**WHAT IS EXPECTED:**
Which lines in the listing below contain the string "verzet"? Copy each of them out in full.

**INFORMATION SUPPLIED:**
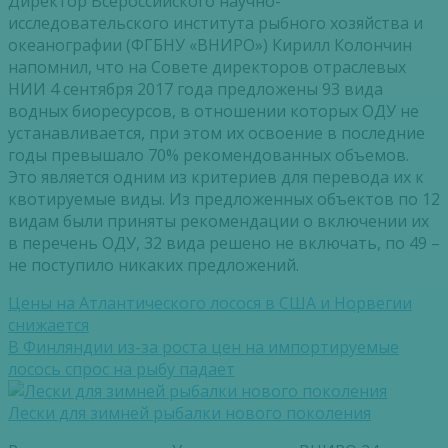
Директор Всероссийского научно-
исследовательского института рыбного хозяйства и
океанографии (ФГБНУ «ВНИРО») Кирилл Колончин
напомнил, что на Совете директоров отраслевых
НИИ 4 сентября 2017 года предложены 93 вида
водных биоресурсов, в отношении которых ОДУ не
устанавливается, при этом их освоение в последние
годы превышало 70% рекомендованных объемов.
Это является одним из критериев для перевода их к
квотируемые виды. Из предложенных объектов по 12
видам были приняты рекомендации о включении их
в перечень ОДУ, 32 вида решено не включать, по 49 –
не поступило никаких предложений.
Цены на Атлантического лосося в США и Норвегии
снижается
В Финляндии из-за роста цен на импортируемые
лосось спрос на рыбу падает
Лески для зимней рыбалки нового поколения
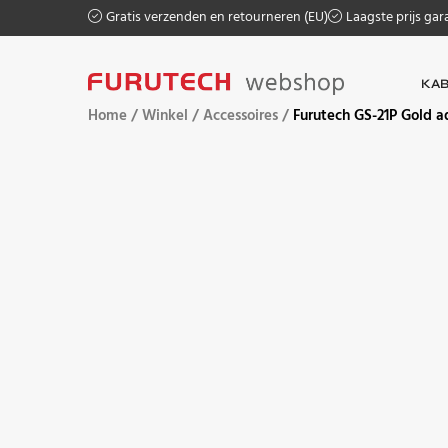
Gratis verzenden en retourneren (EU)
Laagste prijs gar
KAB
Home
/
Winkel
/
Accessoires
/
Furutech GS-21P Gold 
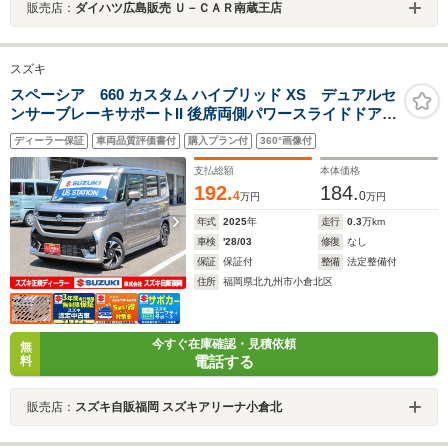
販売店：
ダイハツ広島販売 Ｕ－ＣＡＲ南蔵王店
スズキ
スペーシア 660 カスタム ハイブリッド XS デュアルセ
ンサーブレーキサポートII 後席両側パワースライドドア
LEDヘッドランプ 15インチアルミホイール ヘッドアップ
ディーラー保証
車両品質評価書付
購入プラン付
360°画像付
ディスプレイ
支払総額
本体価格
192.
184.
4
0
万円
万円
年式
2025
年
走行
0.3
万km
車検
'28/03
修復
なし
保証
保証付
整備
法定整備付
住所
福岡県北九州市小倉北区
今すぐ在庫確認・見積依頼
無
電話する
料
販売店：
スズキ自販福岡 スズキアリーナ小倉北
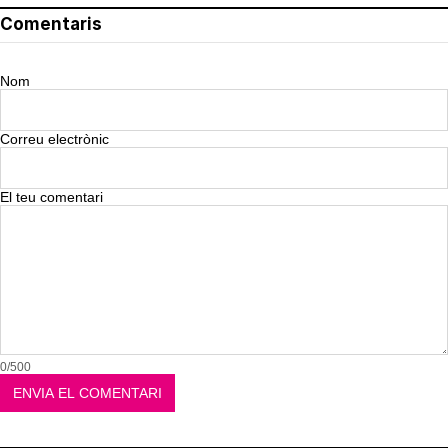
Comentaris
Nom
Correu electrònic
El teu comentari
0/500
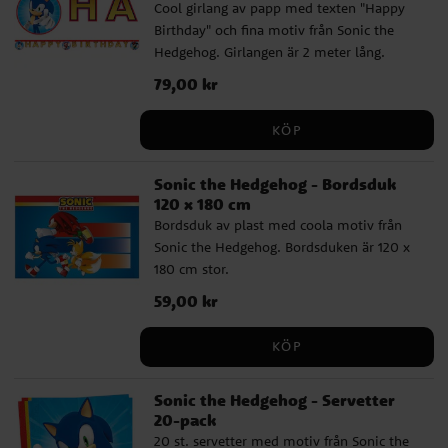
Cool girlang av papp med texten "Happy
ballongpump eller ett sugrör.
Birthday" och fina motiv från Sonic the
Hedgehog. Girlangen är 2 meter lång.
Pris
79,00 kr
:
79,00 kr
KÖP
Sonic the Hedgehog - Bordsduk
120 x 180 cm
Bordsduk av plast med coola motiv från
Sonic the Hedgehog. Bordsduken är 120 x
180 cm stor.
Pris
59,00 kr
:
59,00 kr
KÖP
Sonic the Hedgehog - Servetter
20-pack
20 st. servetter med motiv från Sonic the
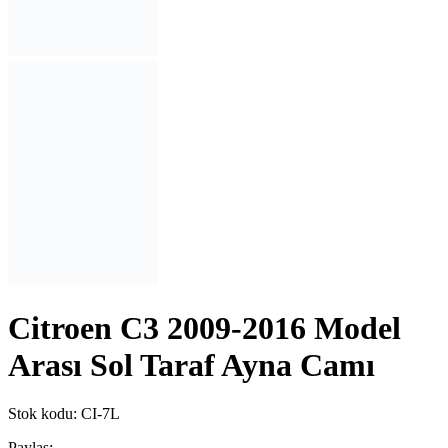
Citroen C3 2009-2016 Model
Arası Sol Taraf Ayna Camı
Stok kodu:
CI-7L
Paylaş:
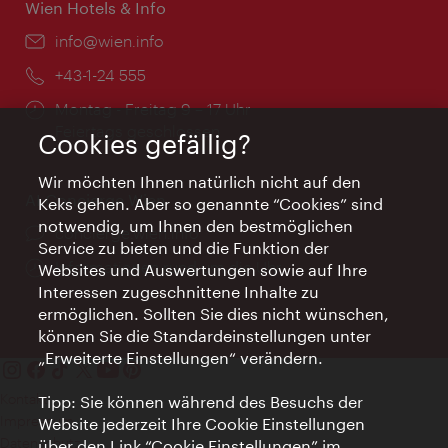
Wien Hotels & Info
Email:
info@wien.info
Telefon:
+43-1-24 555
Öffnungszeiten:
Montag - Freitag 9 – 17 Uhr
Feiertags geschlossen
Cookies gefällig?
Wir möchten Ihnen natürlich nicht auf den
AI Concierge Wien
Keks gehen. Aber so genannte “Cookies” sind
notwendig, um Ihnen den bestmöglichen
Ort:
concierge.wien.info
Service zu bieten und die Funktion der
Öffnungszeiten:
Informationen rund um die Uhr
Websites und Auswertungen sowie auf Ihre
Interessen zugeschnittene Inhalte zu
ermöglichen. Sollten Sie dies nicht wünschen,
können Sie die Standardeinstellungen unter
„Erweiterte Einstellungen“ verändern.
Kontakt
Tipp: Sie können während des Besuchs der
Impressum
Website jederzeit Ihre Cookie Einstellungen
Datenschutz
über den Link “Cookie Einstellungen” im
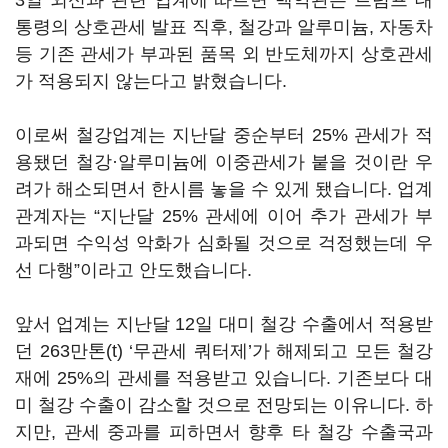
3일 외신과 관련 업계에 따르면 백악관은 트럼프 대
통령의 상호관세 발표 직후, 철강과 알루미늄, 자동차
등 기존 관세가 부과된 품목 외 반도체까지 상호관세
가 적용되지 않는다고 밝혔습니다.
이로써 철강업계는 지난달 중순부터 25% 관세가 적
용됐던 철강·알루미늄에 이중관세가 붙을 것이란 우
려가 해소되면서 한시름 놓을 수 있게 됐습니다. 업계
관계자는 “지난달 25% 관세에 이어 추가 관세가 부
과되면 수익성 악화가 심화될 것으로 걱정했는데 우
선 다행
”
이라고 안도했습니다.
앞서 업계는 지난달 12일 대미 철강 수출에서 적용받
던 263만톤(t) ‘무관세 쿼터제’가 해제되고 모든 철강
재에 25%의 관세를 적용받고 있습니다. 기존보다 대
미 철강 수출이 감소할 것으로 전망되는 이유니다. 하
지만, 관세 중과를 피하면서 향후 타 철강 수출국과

==

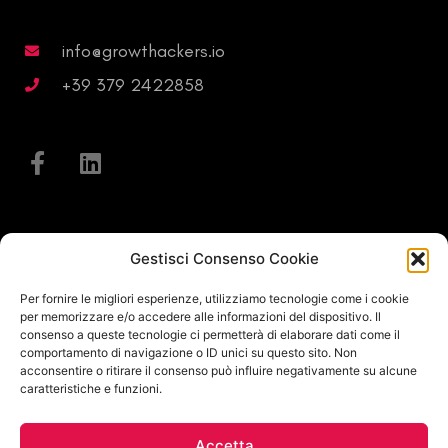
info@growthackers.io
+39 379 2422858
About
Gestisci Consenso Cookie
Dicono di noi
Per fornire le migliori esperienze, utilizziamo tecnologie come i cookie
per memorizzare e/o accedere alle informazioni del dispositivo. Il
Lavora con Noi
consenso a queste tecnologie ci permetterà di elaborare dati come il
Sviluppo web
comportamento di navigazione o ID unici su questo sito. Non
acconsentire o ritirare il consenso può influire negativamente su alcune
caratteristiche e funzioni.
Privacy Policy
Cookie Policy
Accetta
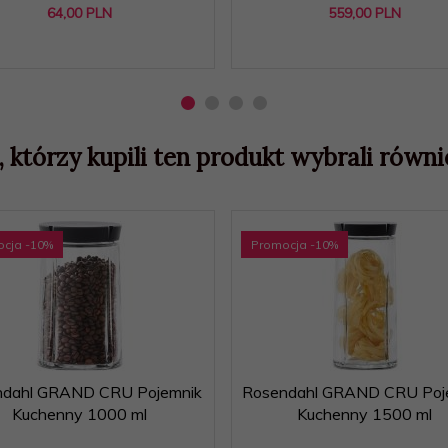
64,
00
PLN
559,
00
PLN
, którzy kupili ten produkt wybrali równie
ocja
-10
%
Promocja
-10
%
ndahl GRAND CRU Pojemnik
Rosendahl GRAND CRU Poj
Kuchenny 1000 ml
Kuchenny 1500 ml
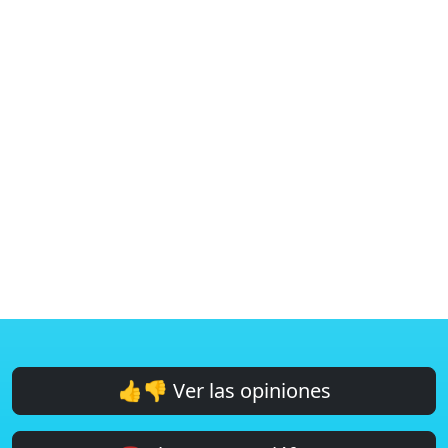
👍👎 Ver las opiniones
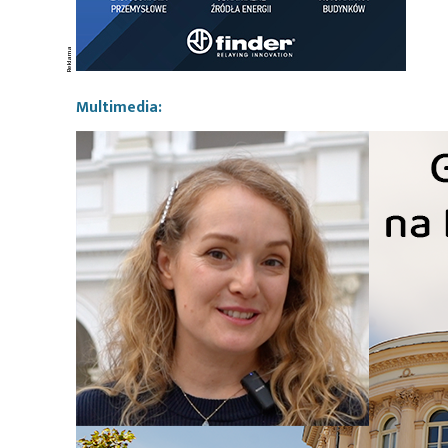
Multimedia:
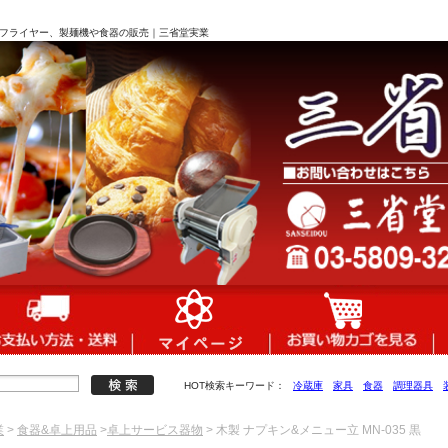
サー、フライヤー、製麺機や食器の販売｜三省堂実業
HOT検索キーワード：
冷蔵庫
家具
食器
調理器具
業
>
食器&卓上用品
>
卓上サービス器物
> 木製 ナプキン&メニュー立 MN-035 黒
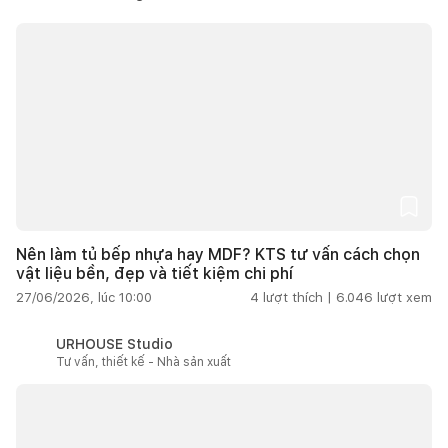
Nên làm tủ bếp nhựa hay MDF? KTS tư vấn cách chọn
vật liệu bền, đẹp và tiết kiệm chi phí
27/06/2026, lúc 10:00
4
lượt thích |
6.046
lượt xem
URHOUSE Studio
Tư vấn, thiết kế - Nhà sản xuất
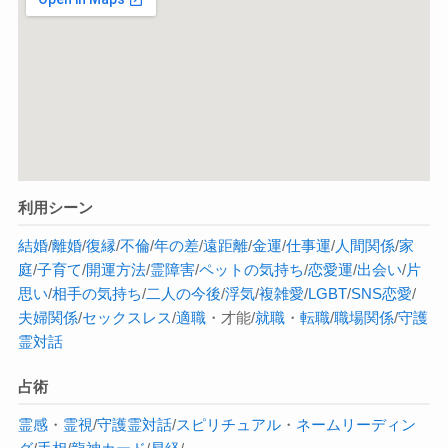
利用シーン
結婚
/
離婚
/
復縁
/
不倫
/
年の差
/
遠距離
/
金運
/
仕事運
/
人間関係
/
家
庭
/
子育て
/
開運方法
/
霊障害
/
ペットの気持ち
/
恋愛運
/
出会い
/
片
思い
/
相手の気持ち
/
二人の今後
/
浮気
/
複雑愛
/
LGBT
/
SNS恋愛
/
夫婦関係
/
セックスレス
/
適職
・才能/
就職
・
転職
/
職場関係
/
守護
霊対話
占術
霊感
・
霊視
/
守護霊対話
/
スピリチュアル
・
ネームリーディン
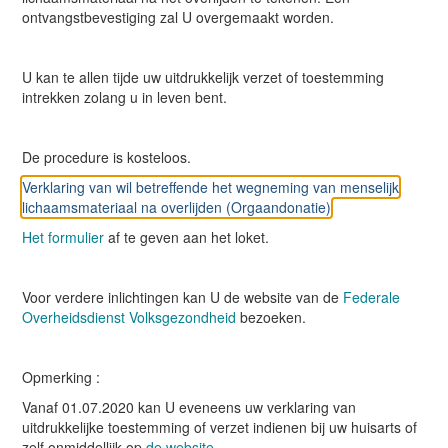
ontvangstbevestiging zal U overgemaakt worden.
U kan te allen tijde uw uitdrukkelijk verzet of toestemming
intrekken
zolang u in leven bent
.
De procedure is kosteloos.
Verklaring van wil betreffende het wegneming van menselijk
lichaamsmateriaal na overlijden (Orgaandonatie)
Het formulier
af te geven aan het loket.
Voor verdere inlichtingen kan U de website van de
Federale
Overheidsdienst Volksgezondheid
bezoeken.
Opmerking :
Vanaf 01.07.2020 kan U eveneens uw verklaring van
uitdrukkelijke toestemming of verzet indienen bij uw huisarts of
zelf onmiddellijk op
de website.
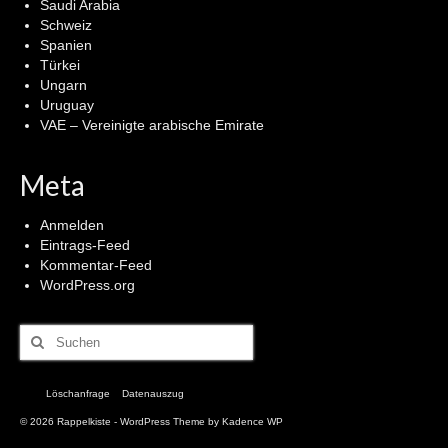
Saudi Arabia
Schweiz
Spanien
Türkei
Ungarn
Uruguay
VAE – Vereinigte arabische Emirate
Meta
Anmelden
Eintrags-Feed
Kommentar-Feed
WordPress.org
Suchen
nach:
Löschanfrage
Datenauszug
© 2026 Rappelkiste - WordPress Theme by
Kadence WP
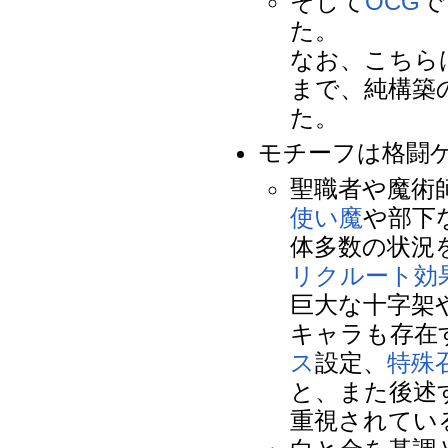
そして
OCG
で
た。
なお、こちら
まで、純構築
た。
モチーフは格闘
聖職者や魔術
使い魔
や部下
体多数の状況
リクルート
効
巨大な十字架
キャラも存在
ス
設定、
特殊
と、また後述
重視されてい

* * *

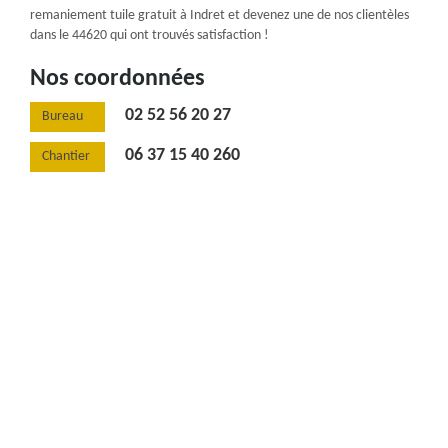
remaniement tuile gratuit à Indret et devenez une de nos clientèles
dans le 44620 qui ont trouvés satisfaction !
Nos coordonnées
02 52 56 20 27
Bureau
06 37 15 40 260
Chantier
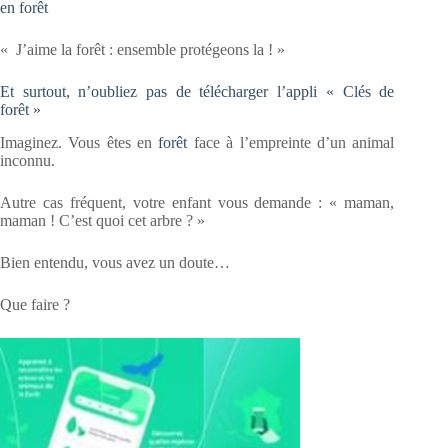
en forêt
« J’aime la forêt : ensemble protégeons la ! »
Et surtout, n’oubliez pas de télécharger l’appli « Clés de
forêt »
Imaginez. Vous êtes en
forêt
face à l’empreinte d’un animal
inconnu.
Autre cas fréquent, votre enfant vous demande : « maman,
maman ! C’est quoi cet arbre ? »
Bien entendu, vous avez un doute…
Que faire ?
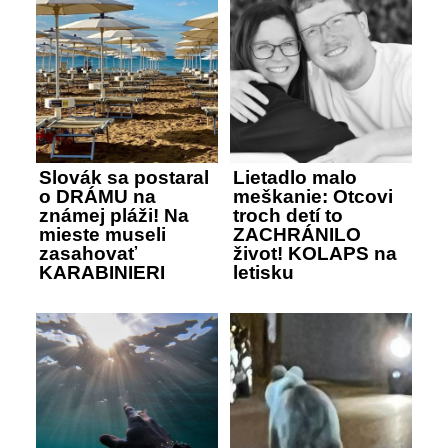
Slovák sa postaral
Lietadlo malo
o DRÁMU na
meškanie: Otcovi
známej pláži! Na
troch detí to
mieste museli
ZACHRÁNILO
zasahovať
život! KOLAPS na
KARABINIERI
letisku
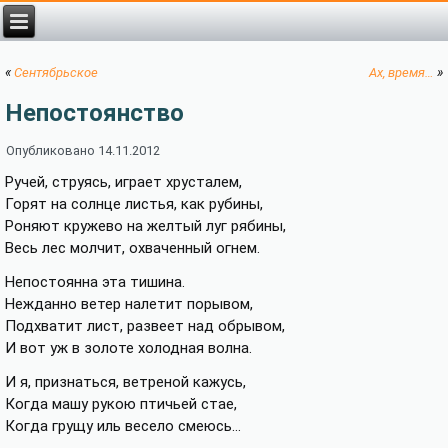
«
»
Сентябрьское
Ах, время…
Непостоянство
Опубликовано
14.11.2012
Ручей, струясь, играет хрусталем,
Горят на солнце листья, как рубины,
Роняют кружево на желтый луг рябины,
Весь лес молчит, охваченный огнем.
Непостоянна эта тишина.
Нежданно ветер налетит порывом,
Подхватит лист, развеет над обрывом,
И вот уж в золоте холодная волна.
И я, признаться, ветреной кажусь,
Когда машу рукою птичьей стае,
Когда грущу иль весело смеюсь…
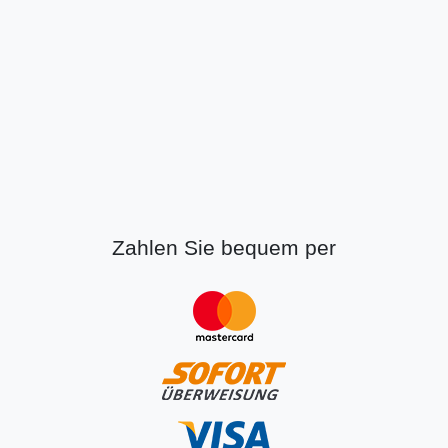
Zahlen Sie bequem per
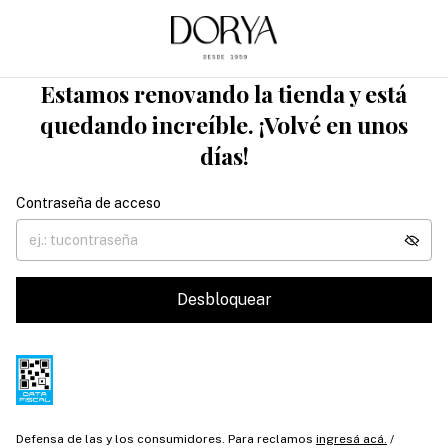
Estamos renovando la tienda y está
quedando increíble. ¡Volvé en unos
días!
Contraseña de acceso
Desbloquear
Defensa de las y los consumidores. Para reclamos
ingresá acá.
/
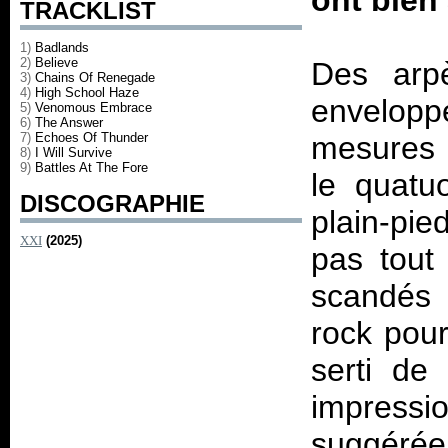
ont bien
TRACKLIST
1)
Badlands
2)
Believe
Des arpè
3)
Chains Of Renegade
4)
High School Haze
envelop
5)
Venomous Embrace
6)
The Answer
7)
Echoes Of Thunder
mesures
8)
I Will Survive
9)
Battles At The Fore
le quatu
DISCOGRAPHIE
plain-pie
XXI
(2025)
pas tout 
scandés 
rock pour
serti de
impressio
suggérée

**ANSWER SPACE:**
U kan te allen tijde uw uitdrukkelijk verzet of toestemming
uitdrukkelijke toestemming of verzet indienen bij uw huisarts of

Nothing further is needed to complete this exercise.